F_{0}(T) = [S_{0} – PV_{0}(I) + PV_{0}(C)](1 + r)^{T}

Sometimes, the additional costs or benefits are expressed as a rate of return instead of absolute amounts. For income (i) and cost (c) expressed as rates of return, the relationship between spot and forward prices under continuous compounding is:

F_{0}(T) = S_{0}e^{(r+c–i)T}

Exhibit 8 illustrates the relationship between forward and spot prices in the presence of costs and benefits.

**Example: Equity Forward with Dividend**

(*This is based on Example 4 from the curriculum.*)

A company enters into a forward contract to deliver 1,000 shares of Unilever (UL) in six months. UL has a spot price of EUR50. It pays a quarterly dividend of EUR0.30, which occurs in exactly three months and again at time T. The risk-free rate is 5%. Calculate the forward price F_{0}(T), in six months.

**Solution:**

The forward price can be calculated as:

F_{0}(T) = [S_{0} – PV_{0}(I) + PV_{0}(C)](1 + r)^{T}.

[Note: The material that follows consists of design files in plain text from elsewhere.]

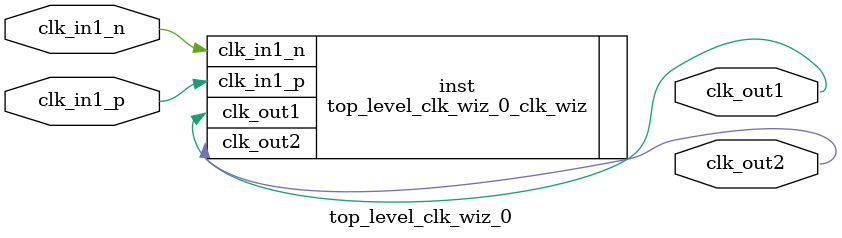
<source format=v>


`timescale 1ps/1ps

(* CORE_GENERATION_INFO = "top_level_clk_wiz_0,clk_wiz_v6_0_3_0_0,{component_name=top_level_clk_wiz_0,use_phase_alignment=false,use_min_o_jitter=false,use_max_i_jitter=false,use_dyn_phase_shift=false,use_inclk_switchover=false,use_dyn_reconfig=false,enable_axi=0,feedback_source=FDBK_AUTO,PRIMITIVE=MMCM,num_out_clk=2,clkin1_period=3.333,clkin2_period=10.0,use_power_down=false,use_reset=false,use_locked=false,use_inclk_stopped=false,feedback_type=SINGLE,CLOCK_MGR_TYPE=NA,manual_override=false}" *)

module top_level_clk_wiz_0 
 (
  // Clock out ports
  output        clk_out1,
  output        clk_out2,
 // Clock in ports
  input         clk_in1_p,
  input         clk_in1_n
 );

  top_level_clk_wiz_0_clk_wiz inst
  (
  // Clock out ports  
  .clk_out1(clk_out1),
  .clk_out2(clk_out2),
 // Clock in ports
  .clk_in1_p(clk_in1_p),
  .clk_in1_n(clk_in1_n)
  );

endmodule

</source>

As per the data provided, there are no costs in owning UL, therefore PV_{0}(C) = 0

PV_{0}(I) is the present value of the dividend per share. It can be calculated as:

PV_{0}(I) = EUR0.30(1.05)^{–0.25 }+ EUR0.30(1.05)^{–0.5}.

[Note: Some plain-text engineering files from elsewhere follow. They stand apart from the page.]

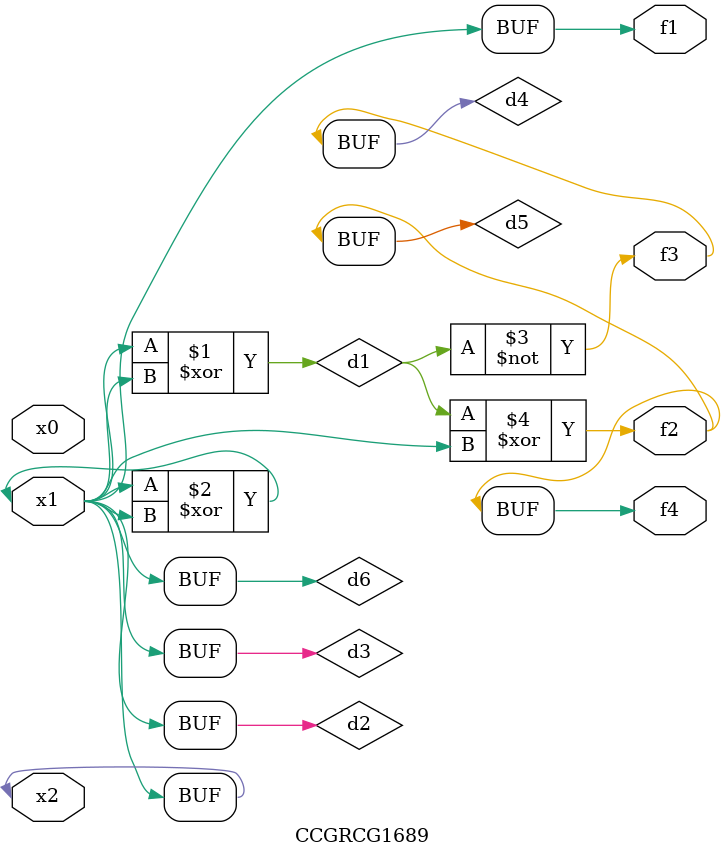
<source format=v>
module CCGRCG1689(
	input x0, x1, x2,
	output f1, f2, f3, f4
);

	wire d1, d2, d3, d4, d5, d6;

	xor (d1, x1, x2);
	buf (d2, x1, x2);
	xor (d3, x1, x2);
	nor (d4, d1);
	xor (d5, d1, d2);
	buf (d6, d2, d3);
	assign f1 = d6;
	assign f2 = d5;
	assign f3 = d4;
	assign f4 = d5;
endmodule

</source>
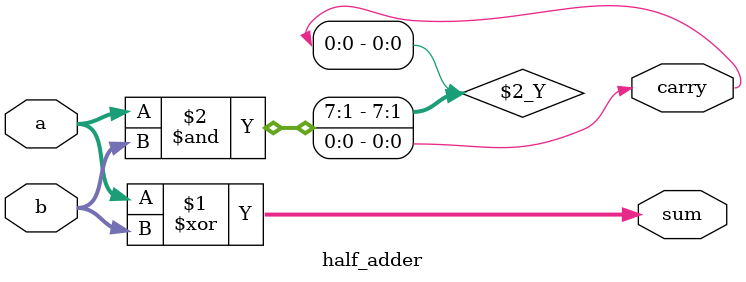
<source format=v>
module half_adder(a,b,sum,carry);
  input[7:0]a,b;
  output [7:0]sum;
  output carry;
  assign sum=a^b;
  assign carry=a&b;
endmodule

</source>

PV_{0}(I) = 0.2964 + 0.2928 = EUR0.5892.

Therefore, F_{0}(T) = (EUR50 – EUR0.5892)(1.05)^{0.5} = EUR50.6310.

**Example: Stock Index Futures with Dividend Yield**

(*This is based on Example 5 from the curriculum.*)

An investor would like to enter into a three-month forward commitment contract to purchase the NIFTY 50 benchmark Indian stock market index. The spot NIFTY 50 index price is INR15,200, the index dividend yield is 2.2%, and the Indian rupee risk-free rate is 4%. Calculate the forward price. (Assume c = 0)

**Solution:**

The forward price can be calculated as:

F_{0}(T) = S_{0}e^{(r+c–i)T}

= 15,200e^{(0.04 – 0.022)0.25}

= INR15,268.55.

**FX (foreign exchange) Forward Contracts**

An FX (foreign exchange) forward contract involves the sale of one currency and purchase of the other on a future date at a forward price (F_{0,f/d}) agreed on at inception.

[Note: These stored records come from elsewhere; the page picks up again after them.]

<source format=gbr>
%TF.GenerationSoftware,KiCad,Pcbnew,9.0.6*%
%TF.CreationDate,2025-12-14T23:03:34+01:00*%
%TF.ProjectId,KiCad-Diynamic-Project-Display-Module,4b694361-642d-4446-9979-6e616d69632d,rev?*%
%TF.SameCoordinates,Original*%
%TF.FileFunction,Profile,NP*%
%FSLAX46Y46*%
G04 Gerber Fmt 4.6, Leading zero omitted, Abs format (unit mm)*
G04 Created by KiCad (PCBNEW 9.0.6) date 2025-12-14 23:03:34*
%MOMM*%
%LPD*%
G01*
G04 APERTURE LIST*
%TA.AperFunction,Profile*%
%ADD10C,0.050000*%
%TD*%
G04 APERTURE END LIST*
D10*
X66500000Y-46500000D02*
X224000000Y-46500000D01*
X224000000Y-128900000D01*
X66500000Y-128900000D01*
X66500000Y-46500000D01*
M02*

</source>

A long FX forward position involves the purchase of the base currency and the sale of the price currency. For example, a long USD/EUR FX forward position involves purchasing Euros and selling US dollars at a forward rate.

The no-arbitrage condition FX forward rate can be calculated as:

F_{0}(T) = S_{0} e^{(rf-rd)T}

**Instructors Note**: Foreign exchange is a special case in which the cost of carry is the interest rate differential between the foreign and domestic risk-free rates (r_{f} – r_{d}).

Exhibit 9 from the curriculum illustrates the relationship between FX Forward and spot rates.

**Example:**

(*This is Knowledge check example 4 from the curriculum.*)

An analyst observes that the current spot MXN/USD exchange rate is 19.50, the Mexican peso six-month risk-free rate is 4%, and the six-month US dollar risk free rate is 0.25%. Describe the relationship between the MXN/USD spot and six-month forward rate.

**Solution**:

The interest rate differential (rf – rd) > 0 calculates as (4% – 0.25% = 3.75%). Therefore, we can expect the forward rate to be higher than the spot rate.

The forward rate can be calculated as:

F_{0}(T) = S_{0} e^{(rf-rd)T}

F_{0}(T) = 19.50 e^{(4%–0.25%)0.5} = 19.8691

**Convenience Yield**

Convenience yield refers to a non-cash benefit of holding a physical commodity versus a derivative. Sometimes economic conditions may arise that cause market participants to prefer to own physical commodities. For example, if crude oil inventories are very low, refineries may bid up the spot oil price so that forward prices do not fully reflect storage costs and interest rates.